■ Page excerpt
- - - -
Health care providers should promptly review the requirements of the Red Flag Rule (the Rule), and, if affected, implement a program for addressing “red flags,” which are patterns, practices or activities that indicate possible identity theft. While the Rule primarily targets financial institutions, many health care providers are included in the Rule’s broad definition of “creditor.” The Rule requires establishing a written Identity Theft Prevention Program (the Program) containing policies and procedures to: (a) identify Red Flags that are relevant to the provider’s activities, (b) detect Red Flags incorporated into the Program, (c) respond appropriately to Red Flags to prevent and mitigate identity theft, and (d) ensure that the policies and procedures are updated periodically. The Rule requires that the initial Program be approved by the institution’s board of directors or, if no board exists, by a designated senior management employee. Also, the board or senior management must be involved in the oversight and administration of the Program. The Program must provide for employee training to implement the Program effectively, and for effective oversight of any third party service provider arrangements. The mandatory compliance date is November 1, 2008.
Applicability to Health Care Providers as “Creditors” and to Not-for-Profits
The Federal Trade Commission (FTC) issued the Rule jointly with the U.S. Department of the Treasury, Federal Reserve System, Federal Deposit Insurance System and National Credit Union Administration to implement Fair and Accurate Credit Transactions Act (FACT) provisions that amended the Fair Credit Reporting Act of 1970 (FCRA). The Rule’s provision most relevant to health care providers applies to “creditors” with “covered accounts,” as defined below:
- The Rule defines a “creditor” as any person who regularly extends, renews or continues credit. “Credit” is defined as the right granted by a creditor to a debtor to purchase property or services and defer payment for such purchases. Under these definitions, a health care provider would be a creditor extending credit whenever the provider permits a patient to defer payment for services rendered. Most health care providers will likely meet the definition of creditor because they permit patients to defer payments for various reasons. Few health care providers collect all, or even most, fees in advance or at the time of service.
- A “covered account” is defined as: (a) an account that a “creditor offers or maintains, primarily for personal, family, or household purposes, that involves or is designed to permit multiple payments or transactions;” and (b) any other account that a “creditor offers or maintains for which there is a reasonably foreseeable risk to consumers or to the safety and soundness” of the creditor “from identity theft, including financial, operational, compliance, reputation, or litigation risks.” Many billing accounts maintained by health care providers would likely meet one or both definitions of a covered account. Health care services would typically be for personal or family purposes, and health care providers generally maintain the billing account as services are rendered and balances paid on an ongoing basis. Additionally, the billing account represents a risk of identity theft, as either the patient’s information used to establish the account could be compromised, or the health care provider could be at risk for charges made to a fraudulently established account or to a valid account by an unauthorized party.
- - - -
■ Information supplied
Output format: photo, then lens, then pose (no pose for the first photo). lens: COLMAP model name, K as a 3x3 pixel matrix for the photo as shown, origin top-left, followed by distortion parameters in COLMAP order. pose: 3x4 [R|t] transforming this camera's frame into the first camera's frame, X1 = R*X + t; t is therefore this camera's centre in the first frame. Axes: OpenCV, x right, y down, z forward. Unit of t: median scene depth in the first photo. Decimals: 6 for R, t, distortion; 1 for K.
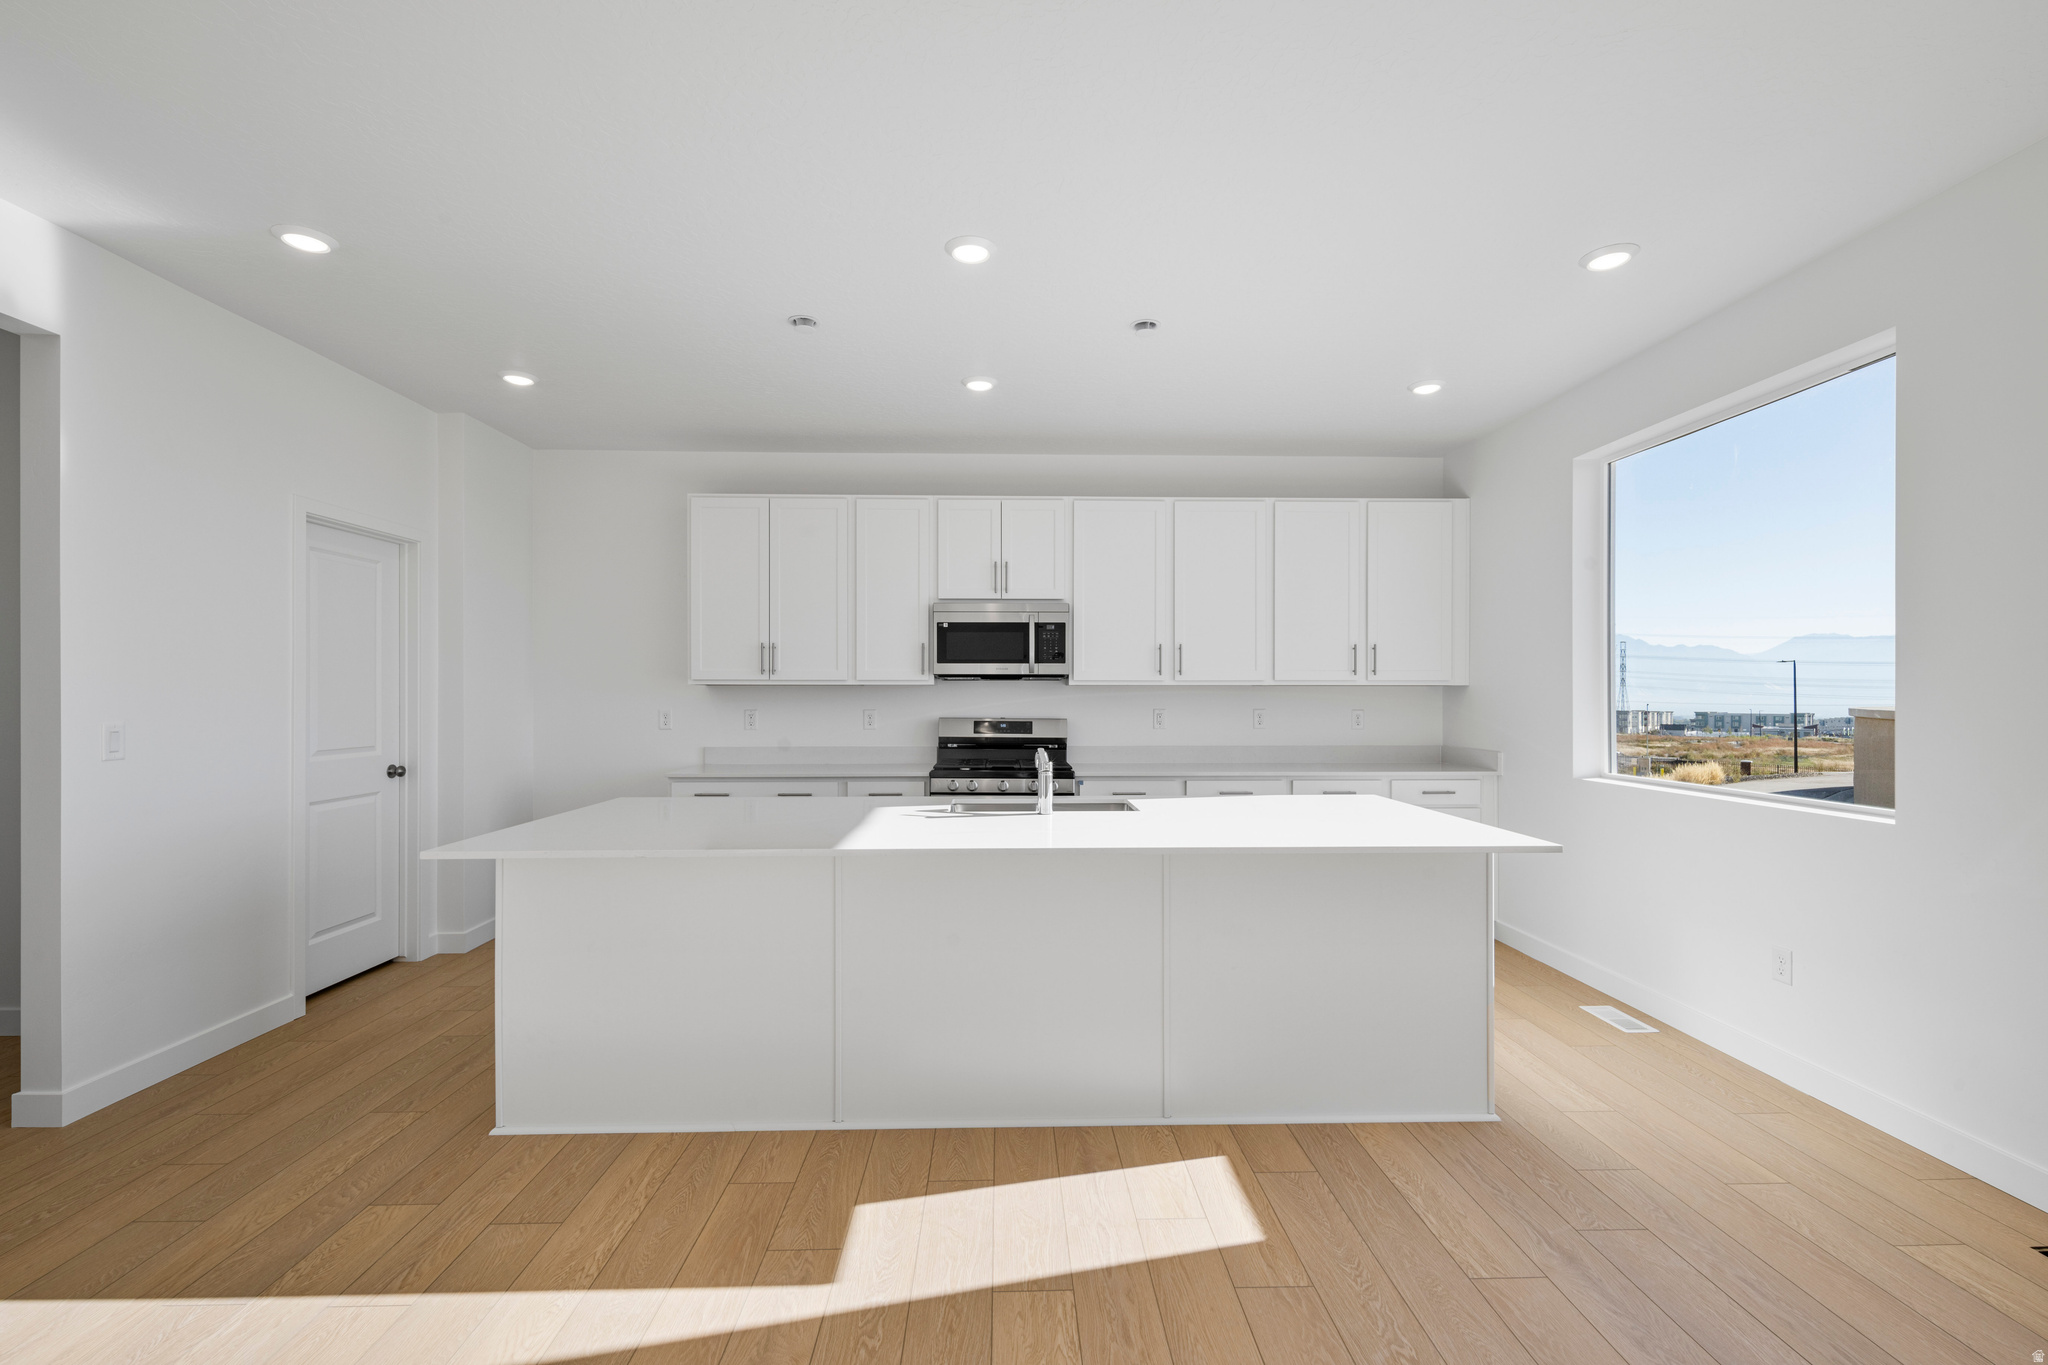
lens RADIAL K [[889.8, 0, 1027.8], [0, 889.8, 698.3], [0, 0, 1]] dist [0.004317, -0.000671]
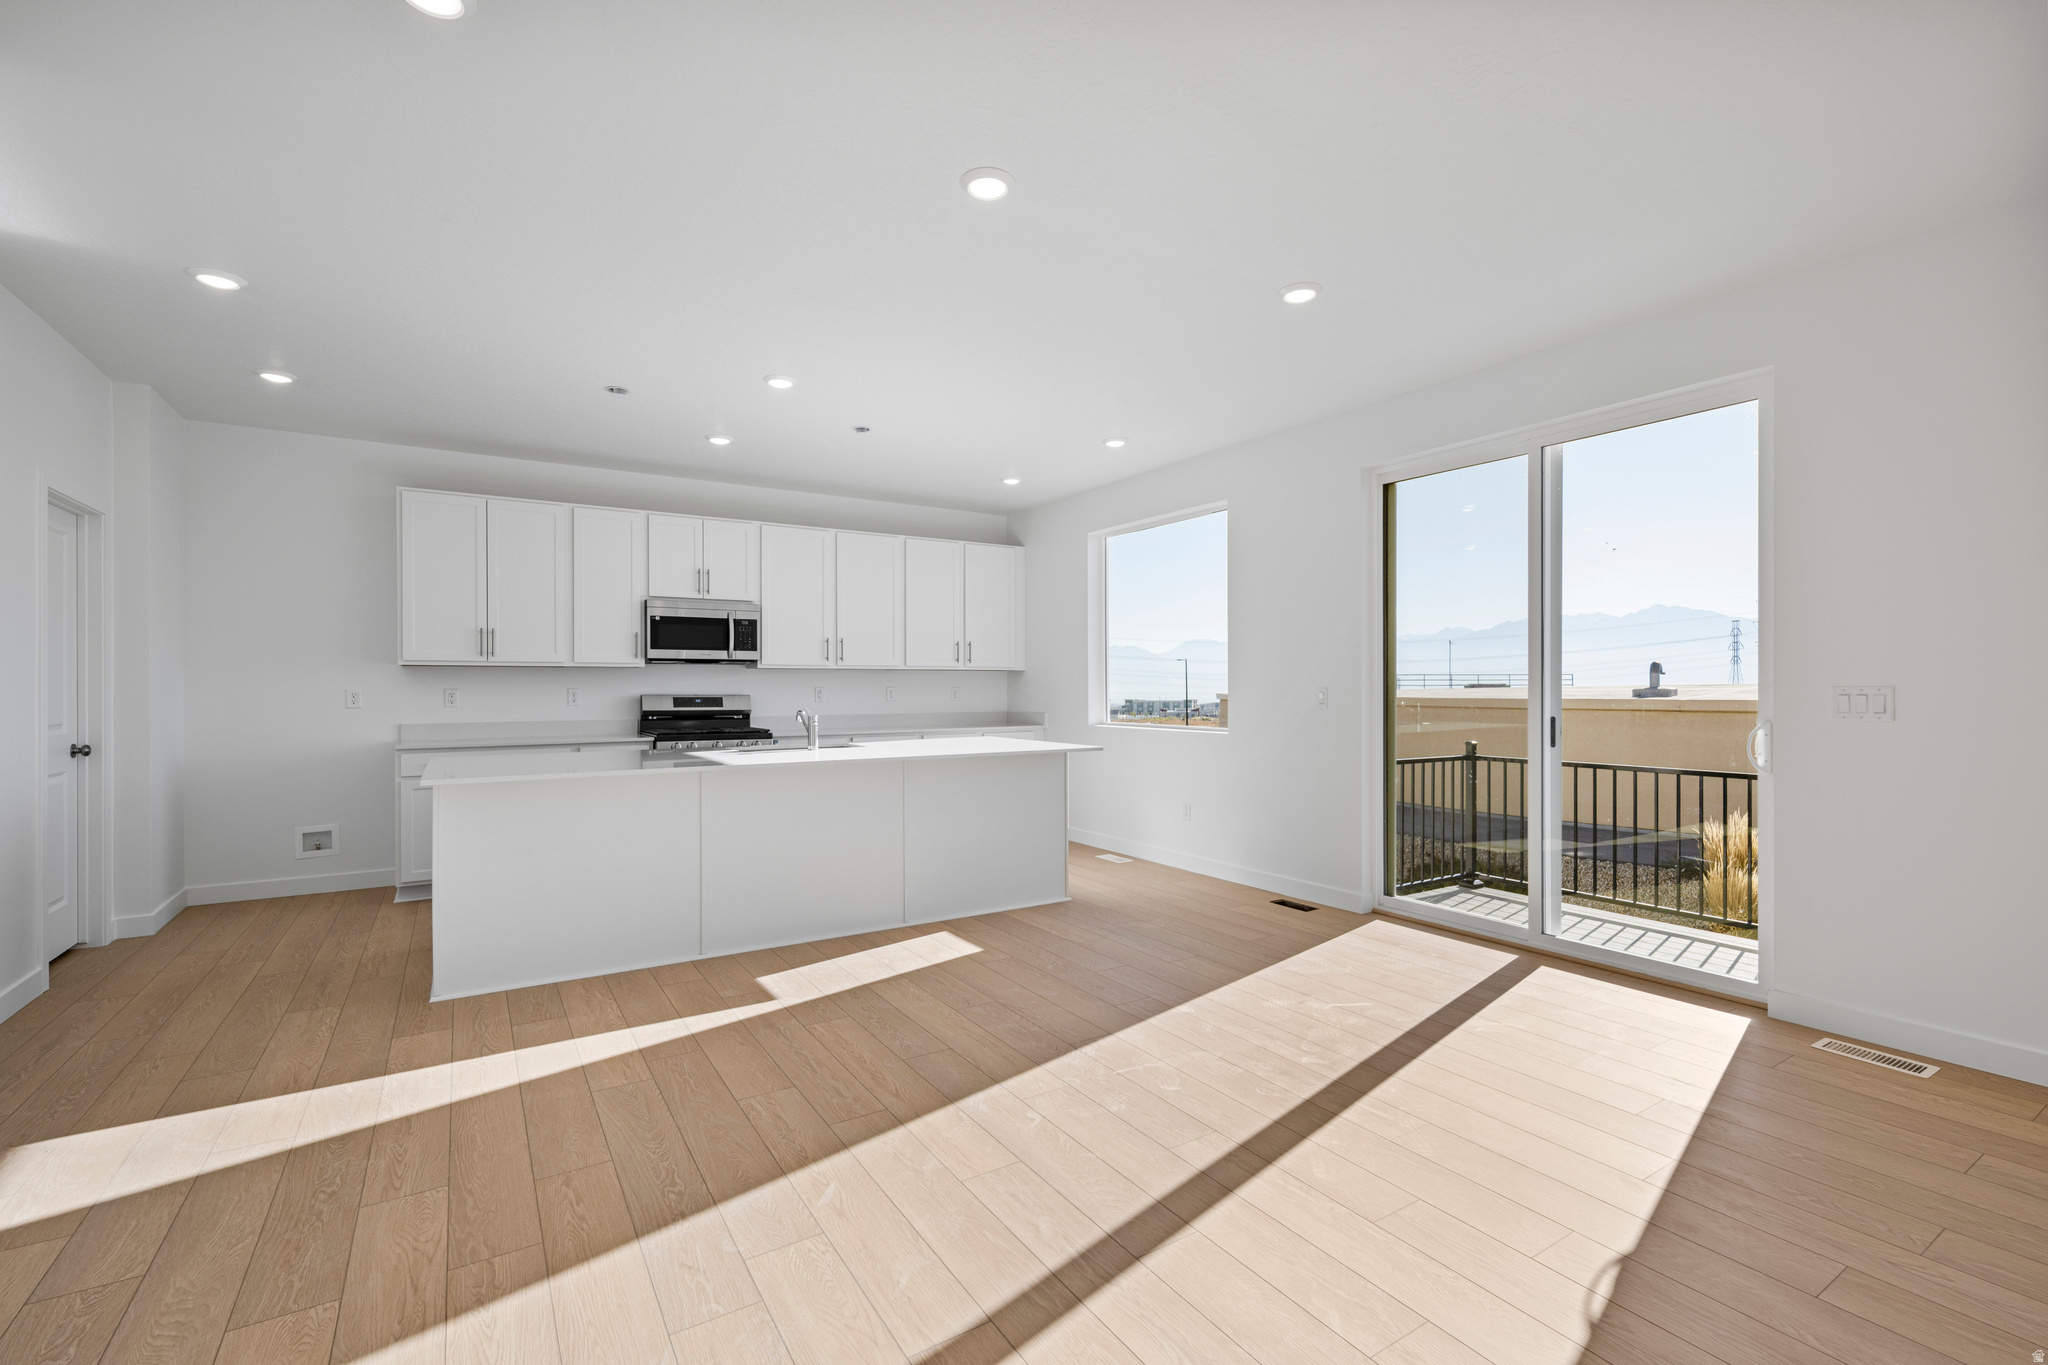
lens RADIAL K [[889.8, 0, 1027.8], [0, 889.8, 698.3], [0, 0, 1]] dist [0.004317, -0.000671]
pose [[0.860809, -0.009173, 0.508846, -0.277299], [0.004529, 0.999936, 0.010364, 0.017447], [-0.508909, -0.006616, 0.860795, -0.312204]]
- - - -
■ Prompt 1
How would you render this sentence from the Red Flag Rule text in Spanish: "The Rule requires that the initial Program be approved by the institution’s board of directors or, if no board exists, by a designated senior management employee."?
■ Prompt 2
Can you carry the Red Flag Rule text further, picking up after its last sentence?
Nothing in the listing is needed here.

■ Exercise response 1
La Regla exige que el Programa inicial sea aprobado por la junta directiva de la institución o, si no existe una junta, por un empleado designado de la alta dirección.

■ Exercise response 2
Given the broad definition of “creditor,” health care providers that maintain covered accounts likely will be subject to the Rule as described above. Additionally, any time a health care provider permits an alternative payment plan, such as for charity care patients, the health care provider is extending credit. As a result, it would be prudent for health care providers to develop the required Program by the compliance deadline, unless formal relief is granted.
Additional Provisions of the Rule
The Rule also includes a requirement that may affect health care providers that use consumer reports, such as those who perform a credit check when scheduling elective or self-pay procedures. It requires that consumer report users that are subject to FCRA enforcement by the FTC develop and implement policies and procedures to verify that the consumer report relates to the consumer about whom the user requested the report when the user receives a consumer reporting agency’s notice of address discrepancy. The user must also develop and implement policies and procedures for furnishing the consumer’s address that the user has reasonably confirmed as accurate to the consumer reporting agency that issued the notice of address discrepancy, when the user: (a) can form a reasonable belief that the consumer report relates to the consumer about whom the user requested the report, (b) establishes a continuing relationship with the consumer, and (c) regularly and in the ordinary course of business furnishes information to the consumer reporting agency that issued the notice of address discrepancy.
Example Red Flags and Program Procedures
The Rule provides examples of Red Flags, but health care providers will need to identify and incorporate into their Programs Red Flags that are relevant to their activities. Red Flags could include, among others, such events as a patient who presents an identification card that appears to have been tampered with, discrepancies between admissions information and prior account information or insurance eligibility information, and suspicious personal information such as the use of a post office box rather than a physical address. The Program would need to identify how to detect each type of Red Flag and what measures to take when a Red Flag is detected. The Program would also need to provide training for the appropriate personnel, such as admissions staff who check identification cards during the admission process, and to contain procedures instructing them regarding the actions to take to resolve each Red Flag. Health care providers may be able to incorporate existing measures, such as identification procedures they implemented for HIPAA compliance or payor network participation, into their Program.